PaddleNLP Transformer API在提丰富预训练模型的同时,也降低了用户的使用门槛。只需十几行代码,用户即可完成模型加载和下游任务Fine-tuning。

import paddle
from paddlenlp.datasets import load_dataset
from paddlenlp.transformers import BertForSequenceClassification, BertTokenizer

train_ds, dev_ds, test_ds = load_dataset("chnsenticorp", splits=["train", "dev", "test"])

model = BertForSequenceClassification.from_pretrained("bert-wwm-chinese", num_classes=len(train_ds.label_list))

tokenizer = BertTokenizer.from_pretrained("bert-wwm-chinese")

# Define the dataloader from dataset and tokenizer here

optimizer = paddle.optimizer.AdamW(learning_rate=0.001, parameters=model.parameters())

criterion = paddle.nn.loss.CrossEntropyLoss()

for input_ids, token_type_ids, labels in train_dataloader:
    logits = model(input_ids, token_type_ids)
    loss = criterion(logits, labels)
    probs = paddle.nn.functional.softmax(logits, axis=1)
    loss.backward()
    optimizer.step()
    optimizer.clear_grad()

上面的代码给出使用预训练模型的简要示例,更完整详细的示例代码,可以参考使用预训练模型Fine-tune完成中文文本分类任务

  1. 加载数据集:PaddleNLP内置了多种数据集,用户可以一键导入所需的数据集。
  2. 加载预训练模型:PaddleNLP的预训练模型可以很容易地通过from_pretrained()方法加载。第一个参数是汇总表中对应的 Pretrained Weight,可加载对应的预训练权重。BertForSequenceClassification初始化__init__所需的其他参数,如num_classes等,也是通过from_pretrained()传入。Tokenizer使用同样的from_pretrained方法加载。
  3. 使用tokenier将dataset处理成模型的输入。此部分可以参考前述的详细示例代码。
  4. 定义训练所需的优化器,loss函数等,就可以开始进行模型fine-tune任务。

预训练模型适用任务汇总

本小节按照模型适用的不同任务类型,对上表Transformer预训练模型汇总的Task进行分类汇总。主要包括文本分类、序列标注、问答任务、文本生成、机器翻译等。

任务 模型 应用场景 预训练权重
文本分类
SequenceClassification
BertForSequenceClassification
ErnieForSequenceClassification
RobertaForSequenceClassification
ElectraForSequenceClassification
XLNetForSequenceClassification
文本分类阅读理解 见上表
序列标注
TokenClassification
BertForTokenClassification
ErnieForTokenClassification
RobertaForTokenClassification
ElectraForTokenClassification
XLNetForTokenClassification
命名实体标注 见上表
问答任务
QuestionAnswering
BertForQuestionAnswering
ErnieForQuestionAnswering
RobertaForQuestionAnswering
阅读理解 见上表
文本生成
TextGeneration
ErnieForGeneration
GPT2ForGreedyGeneration
文本生成 见上表
机器翻译
MachineTranslation
TransformerModel 机器翻译 见上表

用户可以切换表格中的不同模型,来处理相同类型的任务。
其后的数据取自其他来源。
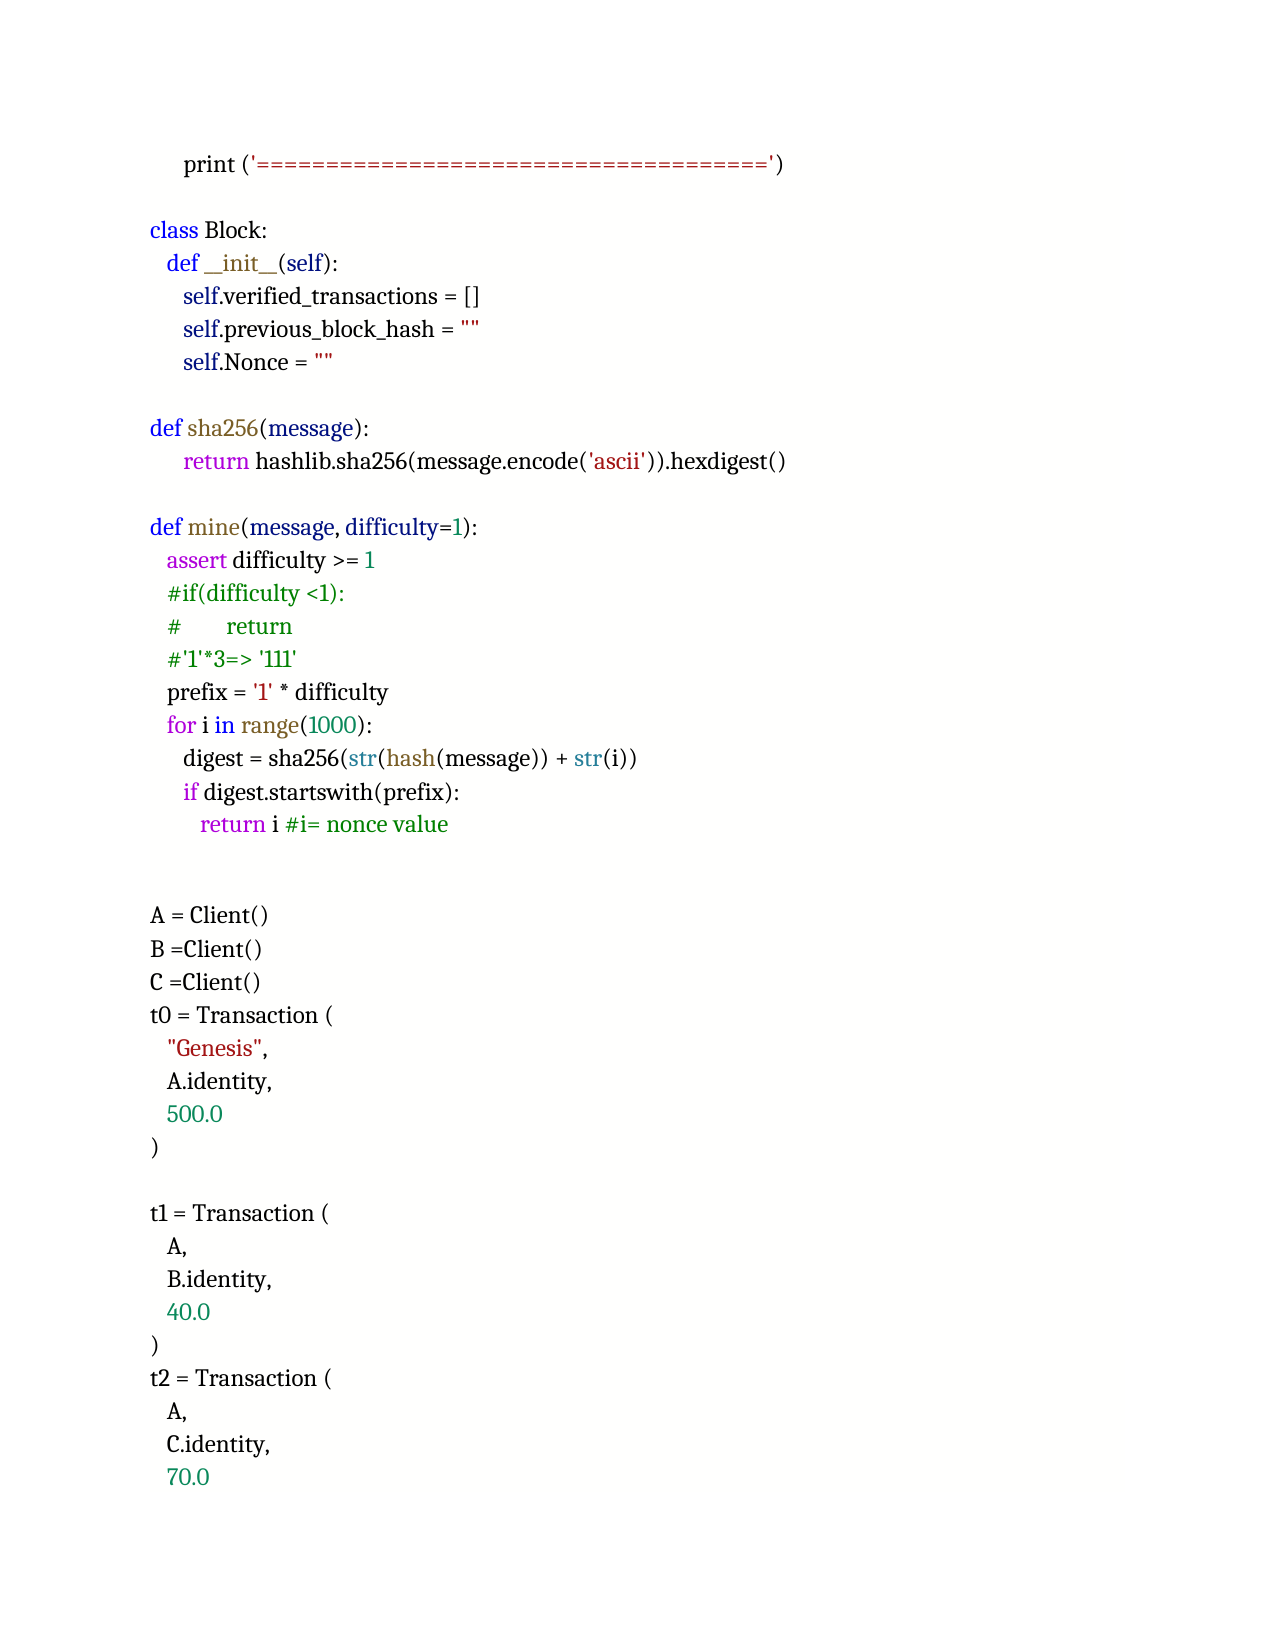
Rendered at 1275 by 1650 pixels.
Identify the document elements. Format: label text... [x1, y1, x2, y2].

text C =Client() [150, 967, 1125, 996]
text digest = sha256(str(hash(message)) + str(i)) [150, 744, 1125, 773]
text A, [150, 1232, 1125, 1260]
text def mine(message, difficulty=1): [150, 513, 1125, 542]
text #'1'*3=> '111' [150, 645, 1125, 674]
text A = Client() [150, 901, 1125, 930]
text 40.0 [150, 1298, 1125, 1326]
text t2 = Transaction ( [150, 1364, 1125, 1392]
text 500.0 [150, 1099, 1125, 1128]
text B =Client() [150, 934, 1125, 963]
text t1 = Transaction ( [150, 1199, 1125, 1227]
text A, [150, 1397, 1125, 1426]
text "Genesis", [150, 1033, 1125, 1062]
text C.identity, [150, 1430, 1125, 1458]
text return i #i= nonce value [150, 810, 1125, 839]
text def sha256(message): [150, 414, 1125, 443]
text print ('=====================================') [150, 150, 1125, 179]
text # return [150, 612, 1125, 641]
text t0 = Transaction ( [150, 1001, 1125, 1029]
text prefix = '1' * difficulty [150, 678, 1125, 707]
text self.Nonce = "" [150, 348, 1125, 377]
text def __init__(self): [150, 249, 1125, 278]
text assert difficulty >= 1 [150, 546, 1125, 575]
text ) [150, 1133, 1125, 1161]
text A.identity, [150, 1067, 1125, 1095]
text 70.0 [150, 1463, 1125, 1492]
text class Block: [150, 216, 1125, 245]
text if digest.startswith(prefix): [150, 777, 1125, 806]
text self.previous_block_hash = "" [150, 315, 1125, 344]
text B.identity, [150, 1265, 1125, 1293]
text self.verified_transactions = [] [150, 282, 1125, 311]
text ) [150, 1331, 1125, 1359]
text for i in range(1000): [150, 711, 1125, 740]
text #if(difficulty <1): [150, 579, 1125, 608]
text return hashlib.sha256(message.encode('ascii')).hexdigest() [150, 447, 1125, 476]
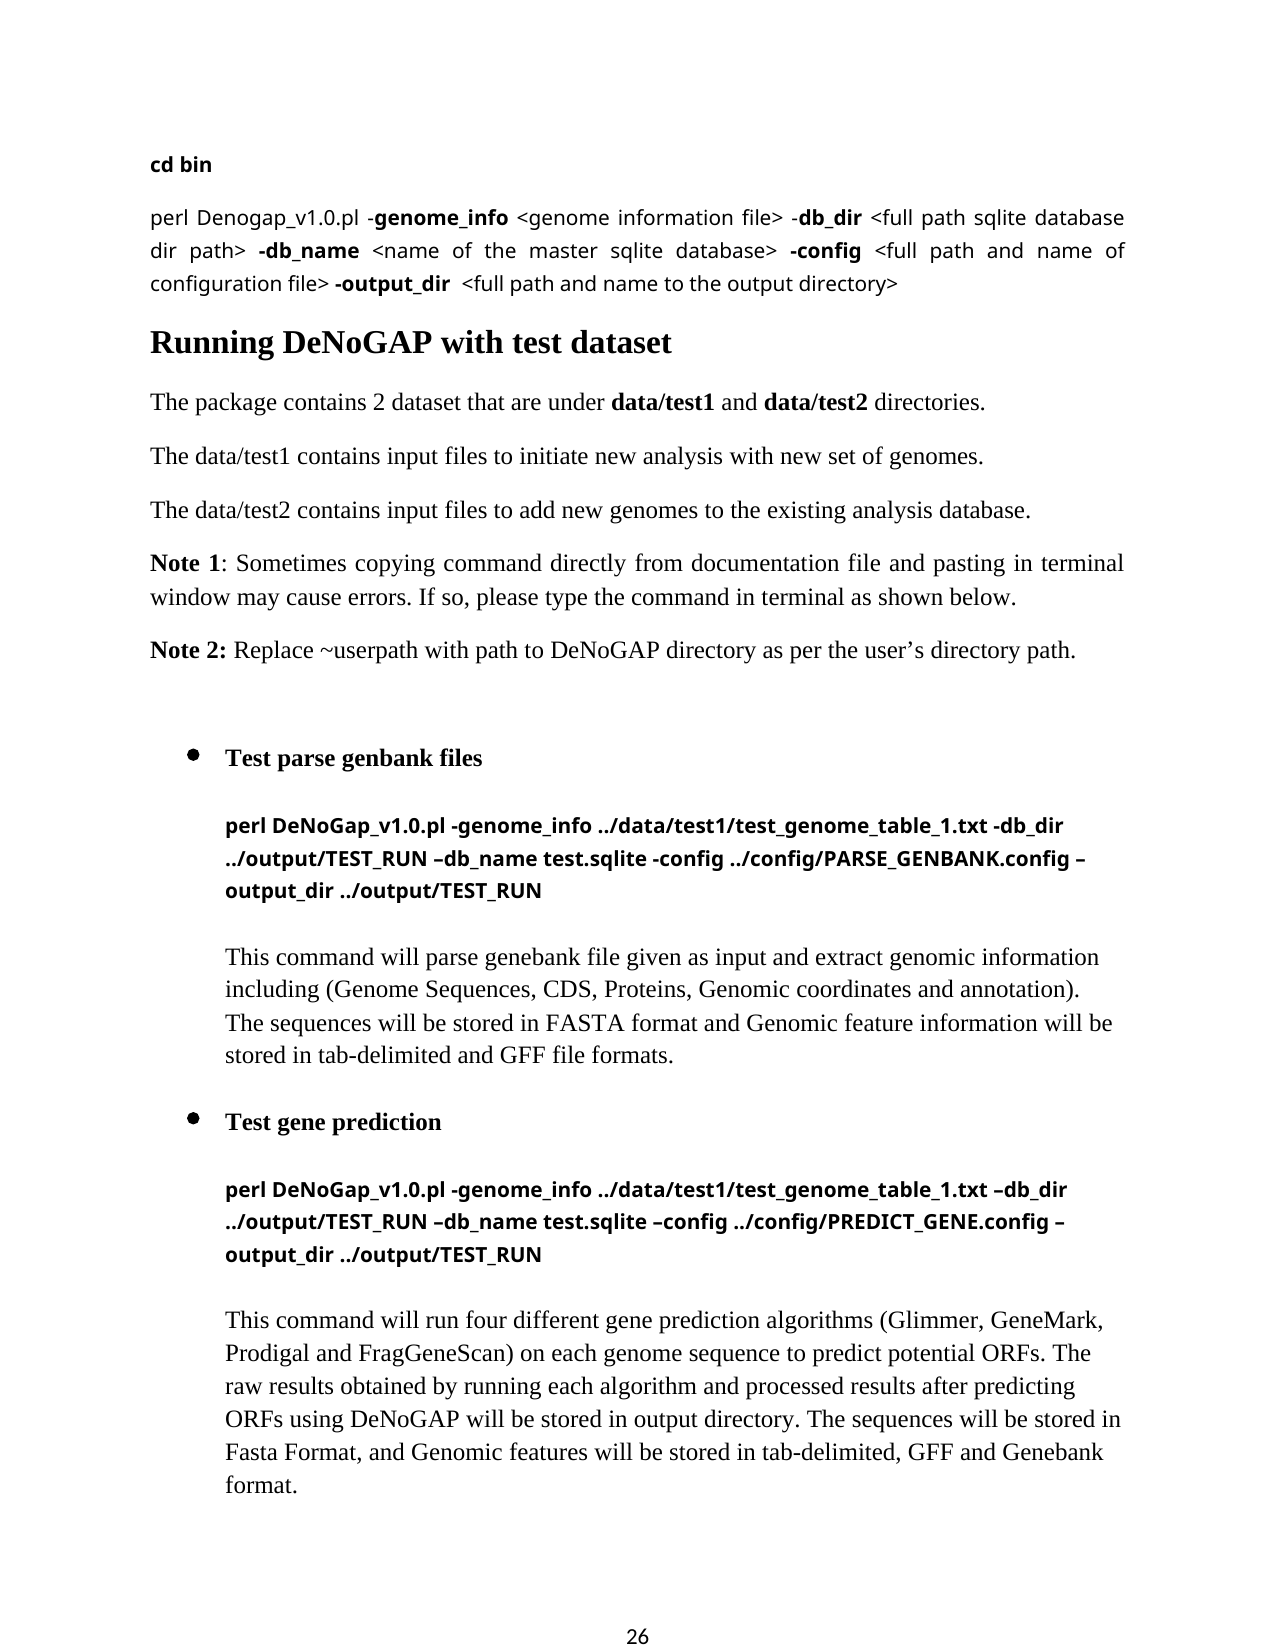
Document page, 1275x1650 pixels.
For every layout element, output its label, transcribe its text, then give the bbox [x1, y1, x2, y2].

text The data/test1 contains input files to initiate new analysis with new set of genomes. [150, 441, 1125, 469]
list perl DeNoGap_v1.0.pl -genome_info ../data/test1/test_genome_table_1.txt –db_dir ../output/TEST_RUN –db_name test.sqlite –config ../config/PREDICT_GENE.config –output_dir ../output/TEST_RUN [225, 1175, 1125, 1268]
list perl DeNoGap_v1.0.pl -genome_info ../data/test1/test_genome_table_1.txt -db_dir ../output/TEST_RUN –db_name test.sqlite -config ../config/PARSE_GENBANK.config –output_dir ../output/TEST_RUN [225, 811, 1125, 905]
text cd bin [150, 150, 1125, 178]
list Test parse genbank files [187, 743, 1125, 774]
list This command will run four different gene prediction algorithms (Glimmer, GeneMark, Prodigal and FragGeneScan) on each genome sequence to predict potential ORFs. The raw results obtained by running each algorithm and processed results after predicting ORFs using DeNoGAP will be stored in output directory. The sequences will be stored in Fasta Format, and Genomic features will be stored in tab-delimited, GFF and Genebank format. [225, 1305, 1125, 1499]
text The data/test2 contains input files to add new genomes to the existing analysis database. [150, 495, 1125, 523]
text Note 1: Sometimes copying command directly from documentation file and pasting in terminal window may cause errors. If so, please type the command in terminal as shown below. [150, 548, 1125, 610]
text Running DeNoGAP with test dataset [150, 322, 1125, 360]
list Test gene prediction [187, 1107, 1125, 1137]
text The package contains 2 dataset that are under data/test1 and data/test2 directories. [150, 387, 1125, 416]
text Note 2: Replace ~userpath with path to DeNoGAP directory as per the user’s directory path. [150, 635, 1125, 664]
text perl Denogap_v1.0.pl -genome_info <genome information file> -db_dir <full path sqlite database dir path> -db_name <name of the master sqlite database> -config <full path and name of configuration file> -output_dir <full path and name to the output directory> [150, 203, 1125, 297]
list This command will parse genebank file given as input and extract genomic information including (Genome Sequences, CDS, Proteins, Genomic coordinates and annotation). The sequences will be stored in FASTA format and Genomic feature information will be stored in tab-delimited and GFF file formats. [225, 942, 1125, 1069]
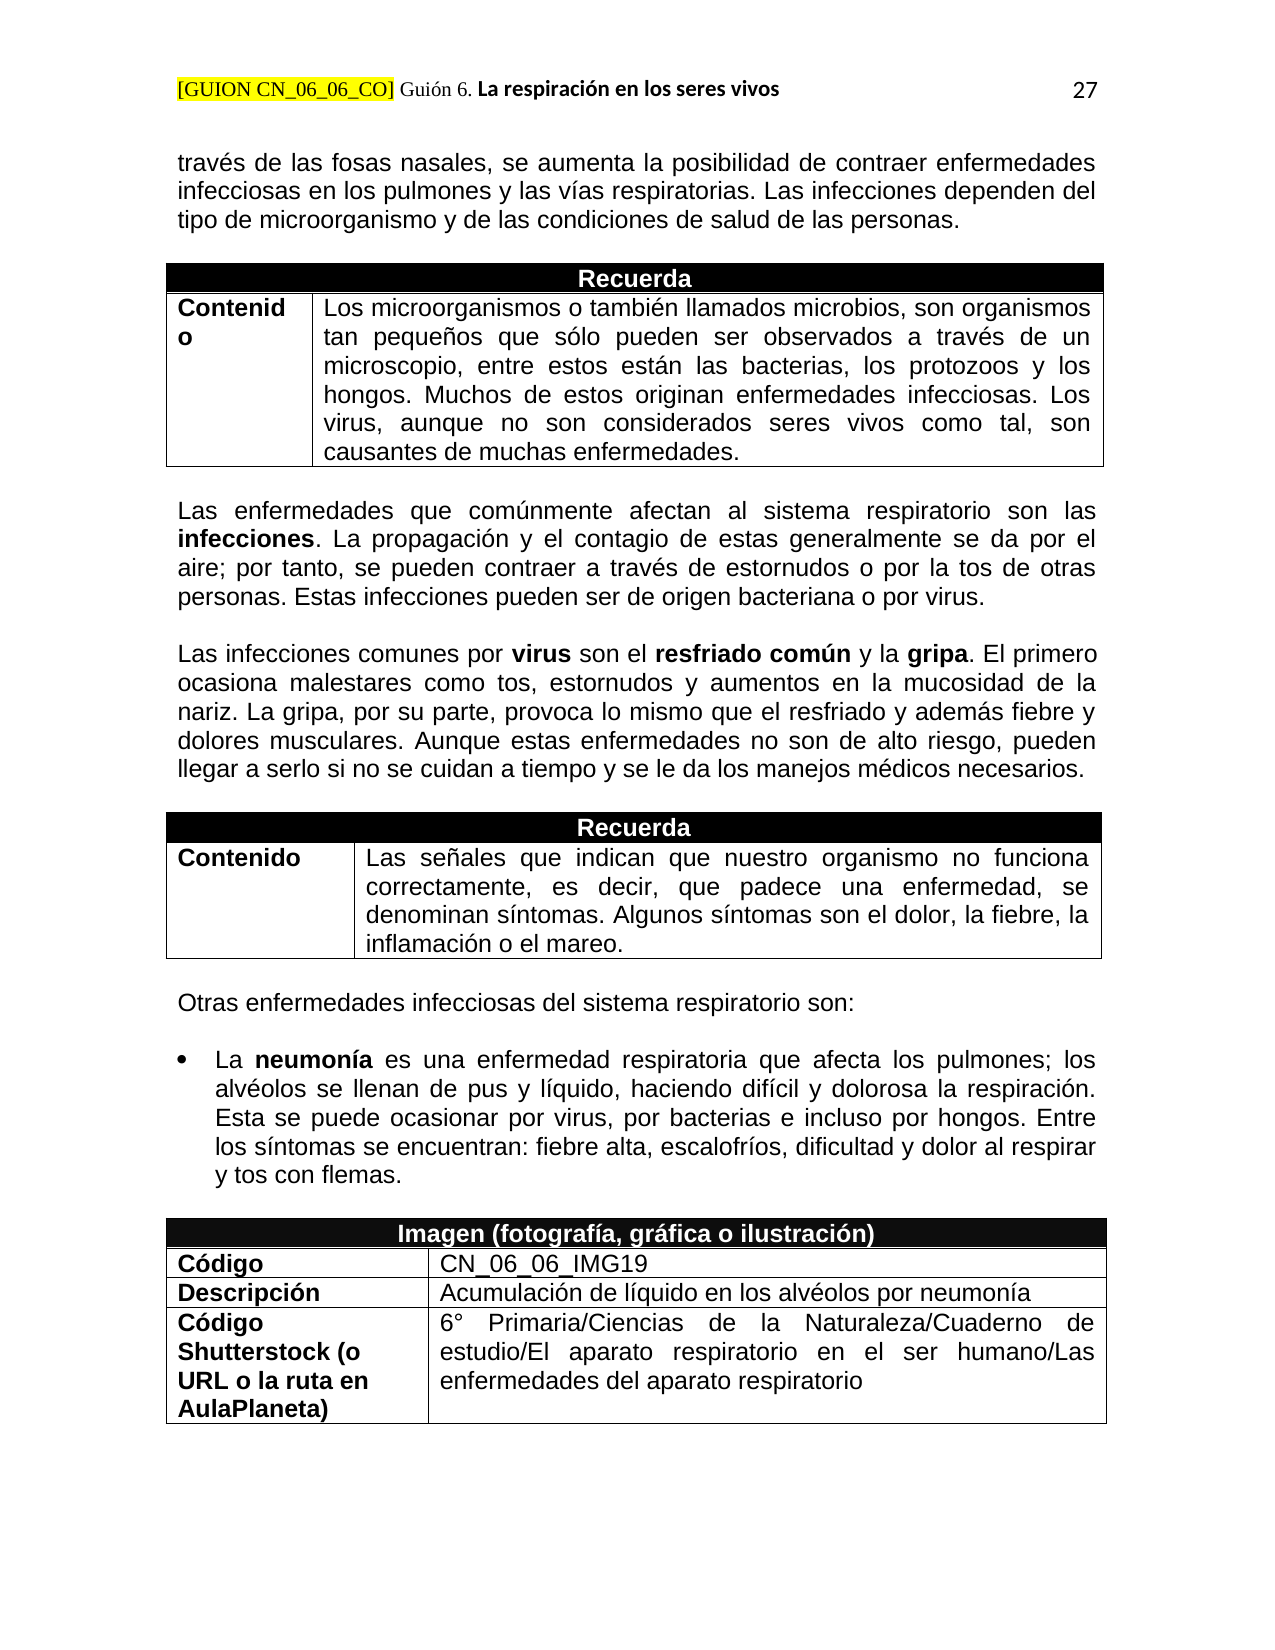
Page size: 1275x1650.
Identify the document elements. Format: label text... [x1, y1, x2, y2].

table_cell Las señales que indican que nuestro organismo no funciona correctamente, es decir, que padece una enfermedad, se denominan síntomas. Algunos síntomas son el dolor, la fiebre, la inflamación o el mareo. [355, 843, 1101, 958]
table_cell Código [167, 1249, 428, 1277]
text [177, 148, 1098, 234]
table_header Recuerda [167, 813, 1101, 842]
text Otras enfermedades infecciosas del sistema respiratorio son: [177, 988, 1098, 1016]
text Las enfermedades que comúnmente afectan al sistema respiratorio son las infecciones. La propagación y el contagio de estas generalmente se da por el aire; por tanto, se pueden contraer a través de estornudos o por la tos de otras personas. Estas infecciones pueden ser de origen bacteriana o por virus. [177, 496, 1098, 611]
table_cell Los microorganismos o también llamados microbios, son organismos tan pequeños que sólo pueden ser observados a través de un microscopio, entre estos están las bacterias, los protozoos y los hongos. Muchos de estos originan enfermedades infecciosas. Los virus, aunque no son considerados seres vivos como tal, son causantes de muchas enfermedades. [313, 294, 1103, 466]
table_header Imagen (fotografía, gráfica o ilustración) [167, 1219, 1106, 1247]
text Las infecciones comunes por virus son el resfriado común y la gripa. El primero ocasiona malestares como tos, estornudos y aumentos en la mucosidad de la nariz. La gripa, por su parte, provoca lo mismo que el resfriado y además fiebre y dolores musculares. Aunque estas enfermedades no son de alto riesgo, pueden llegar a serlo si no se cuidan a tiempo y se le da los manejos médicos necesarios. [177, 639, 1098, 783]
table_cell Contenido [167, 294, 312, 466]
table_cell Acumulación de líquido en los alvéolos por neumonía [429, 1278, 1106, 1307]
table_header Recuerda [167, 264, 1103, 292]
list La neumonía es una enfermedad respiratoria que afecta los pulmones; los alvéolos se llenan de pus y líquido, haciendo difícil y dolorosa la respiración. Esta se puede ocasionar por virus, por bacterias e incluso por hongos. Entre los síntomas se encuentran: fiebre alta, escalofríos, dificultad y dolor al respirar y tos con flemas. [177, 1045, 1098, 1189]
table_cell Descripción [167, 1278, 428, 1307]
table_cell CN_06_06_IMG19 [429, 1249, 1106, 1277]
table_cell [167, 1308, 428, 1423]
table_cell Contenido [167, 843, 354, 958]
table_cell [429, 1308, 1106, 1423]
如对于预训练模型使用方法中的文本分类任务,用户可以将BertForSequenceClassification换成ErnieForSequenceClassification, 来寻找更适合的预训练模型。

Reference

  • 部分中文预训练模型来自:ymcui/Chinese-BERT-wwm, ymcui/Chinese-XLNet, huggingface/xlnet_chinese_large, Knover/luge-dialogue
  • Sun, Yu, et al. "Ernie: Enhanced representation through knowledge integration." arXiv preprint arXiv:1904.09223 (2019).
  • Devlin, Jacob, et al. "Bert: Pre-training of deep bidirectional transformers for language understanding." arXiv preprint arXiv:1810.04805 (2018).
  • Cui, Yiming, et al. "Pre-training with whole word masking for chinese bert." arXiv preprint arXiv:1906.08101 (2019).
  • Vaswani, Ashish, et al. "Attention is all you need." arXiv preprint arXiv:1706.03762 (2017).
  • Yang, Zhilin, et al. "Xlnet: Generalized autoregressive pretraining for language understanding." arXiv preprint arXiv:1906.08237 (2019).
  • Clark, Kevin, et al. "Electra: Pre-training text encoders as discriminators rather than generators." arXiv preprint arXiv:2003.10555 (2020).
  • Radford, Alec, et al. "Language models are unsupervised multitask learners." OpenAI blog 1.8 (2019): 9.